═══ Exercise input

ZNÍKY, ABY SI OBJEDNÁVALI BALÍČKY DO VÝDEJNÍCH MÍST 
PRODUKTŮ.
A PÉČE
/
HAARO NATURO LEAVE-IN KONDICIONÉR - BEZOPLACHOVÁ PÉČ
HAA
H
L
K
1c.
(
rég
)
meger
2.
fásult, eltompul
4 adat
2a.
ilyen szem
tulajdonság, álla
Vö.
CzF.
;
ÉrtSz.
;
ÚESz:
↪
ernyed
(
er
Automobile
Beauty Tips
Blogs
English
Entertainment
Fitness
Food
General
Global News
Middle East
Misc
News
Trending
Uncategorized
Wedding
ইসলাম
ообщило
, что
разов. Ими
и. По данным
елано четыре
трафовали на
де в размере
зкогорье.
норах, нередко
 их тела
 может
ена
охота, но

══════
═══ Exercise input

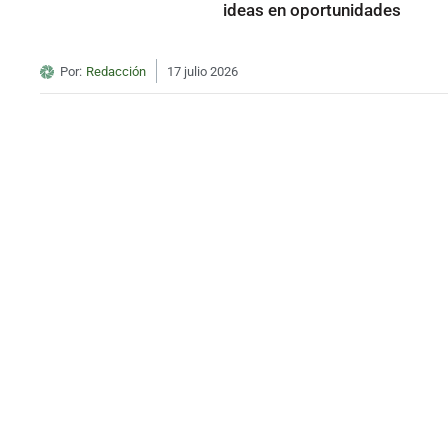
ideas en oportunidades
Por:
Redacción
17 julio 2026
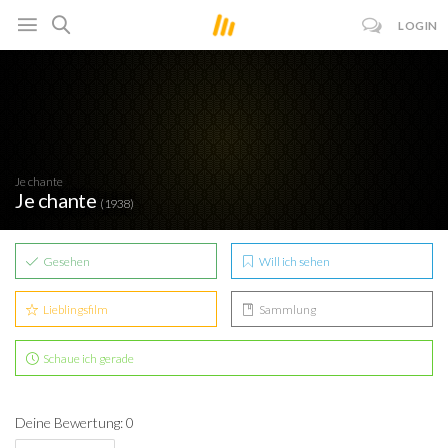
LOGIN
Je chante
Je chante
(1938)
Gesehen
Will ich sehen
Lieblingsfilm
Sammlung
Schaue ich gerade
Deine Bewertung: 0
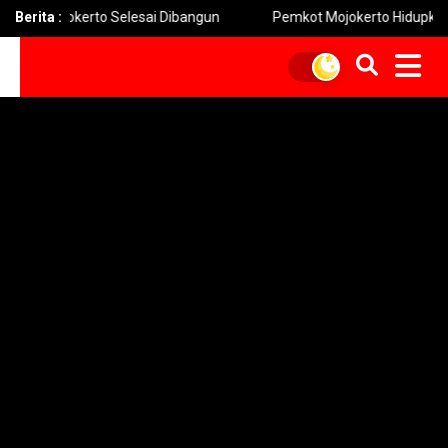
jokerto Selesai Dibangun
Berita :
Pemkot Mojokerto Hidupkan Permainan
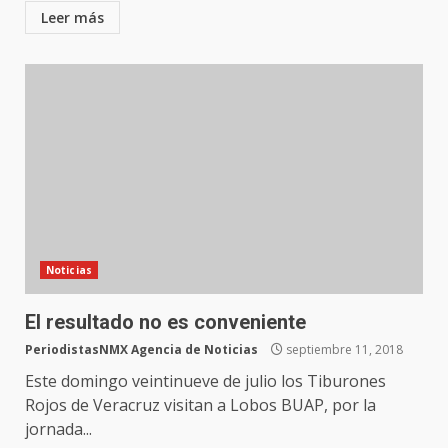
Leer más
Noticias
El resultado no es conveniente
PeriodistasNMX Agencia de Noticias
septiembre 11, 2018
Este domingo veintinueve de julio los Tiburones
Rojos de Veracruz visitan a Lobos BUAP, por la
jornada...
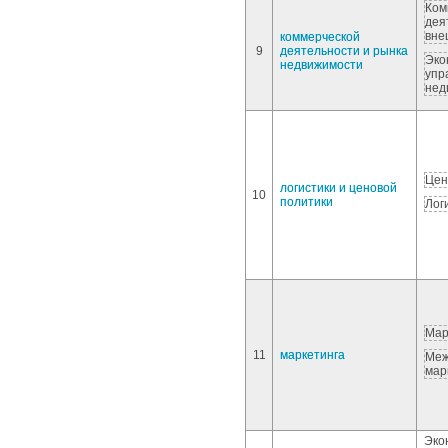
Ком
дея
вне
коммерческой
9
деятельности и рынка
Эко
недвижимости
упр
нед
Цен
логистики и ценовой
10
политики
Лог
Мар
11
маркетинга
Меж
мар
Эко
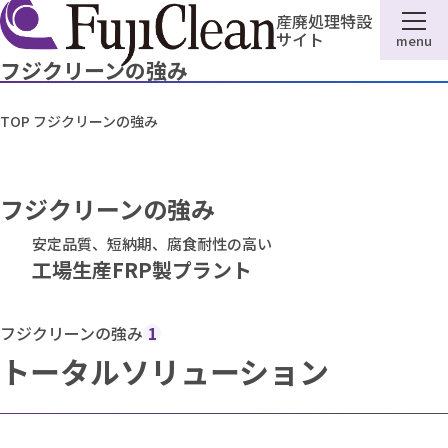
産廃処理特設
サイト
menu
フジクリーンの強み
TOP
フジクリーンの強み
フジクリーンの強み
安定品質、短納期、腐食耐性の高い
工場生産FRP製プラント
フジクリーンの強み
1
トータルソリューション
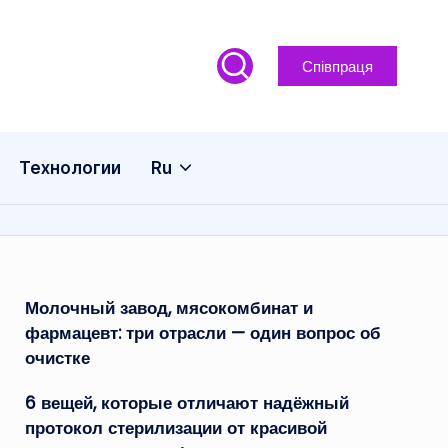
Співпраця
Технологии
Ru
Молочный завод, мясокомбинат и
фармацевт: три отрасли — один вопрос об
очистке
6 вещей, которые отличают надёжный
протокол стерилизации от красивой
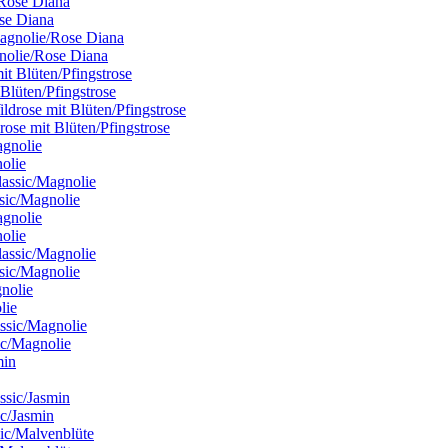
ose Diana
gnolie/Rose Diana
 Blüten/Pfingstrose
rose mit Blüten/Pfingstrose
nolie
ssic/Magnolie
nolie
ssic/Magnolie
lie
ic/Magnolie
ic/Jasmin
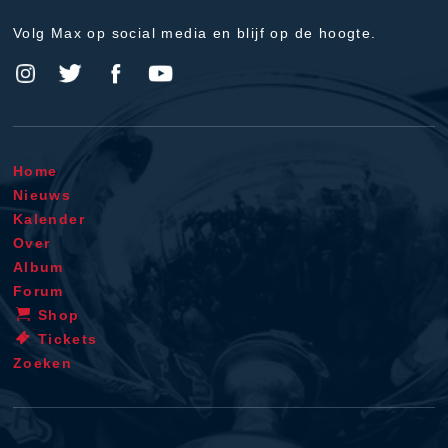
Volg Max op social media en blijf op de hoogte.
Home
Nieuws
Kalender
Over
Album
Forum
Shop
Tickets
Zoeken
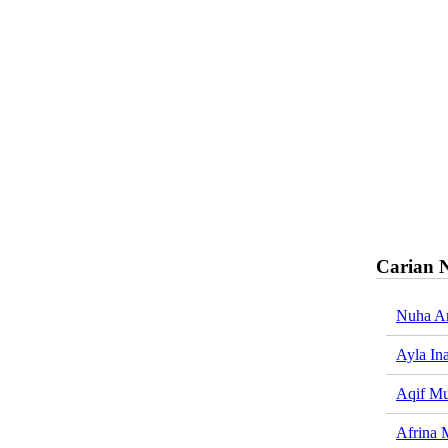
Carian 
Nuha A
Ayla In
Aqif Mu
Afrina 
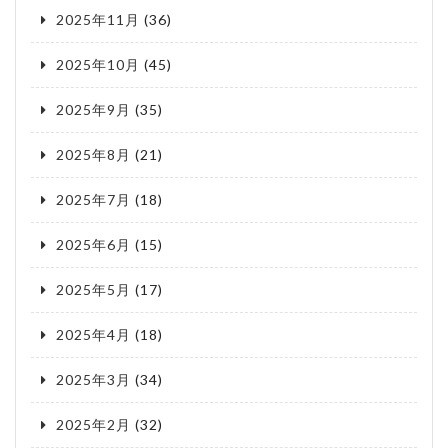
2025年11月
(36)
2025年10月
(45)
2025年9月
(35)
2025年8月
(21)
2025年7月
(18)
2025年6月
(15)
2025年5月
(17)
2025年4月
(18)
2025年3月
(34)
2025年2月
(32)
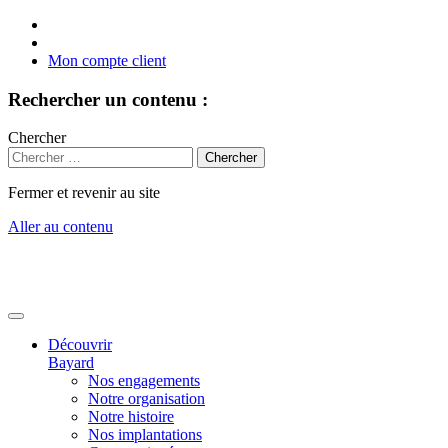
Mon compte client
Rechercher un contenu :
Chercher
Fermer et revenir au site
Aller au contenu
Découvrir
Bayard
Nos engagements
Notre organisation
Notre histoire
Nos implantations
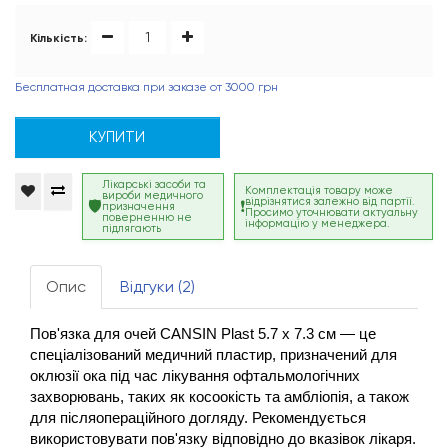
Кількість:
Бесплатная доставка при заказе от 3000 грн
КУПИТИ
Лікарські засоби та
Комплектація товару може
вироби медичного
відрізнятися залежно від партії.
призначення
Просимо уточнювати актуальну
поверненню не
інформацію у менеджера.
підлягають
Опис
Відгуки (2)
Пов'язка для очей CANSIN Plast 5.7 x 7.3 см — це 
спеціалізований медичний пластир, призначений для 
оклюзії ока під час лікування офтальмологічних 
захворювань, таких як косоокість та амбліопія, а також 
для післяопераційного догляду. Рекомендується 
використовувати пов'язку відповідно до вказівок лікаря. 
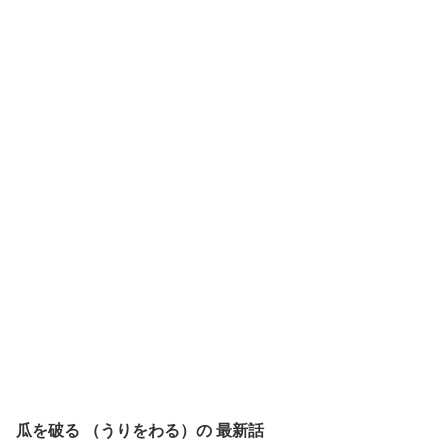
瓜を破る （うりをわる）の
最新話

══════

**Problem:** The required output is every line above that contains the string "julio".

**Solution:**
17 julio 2026
Este domingo veintinueve de julio los Tiburones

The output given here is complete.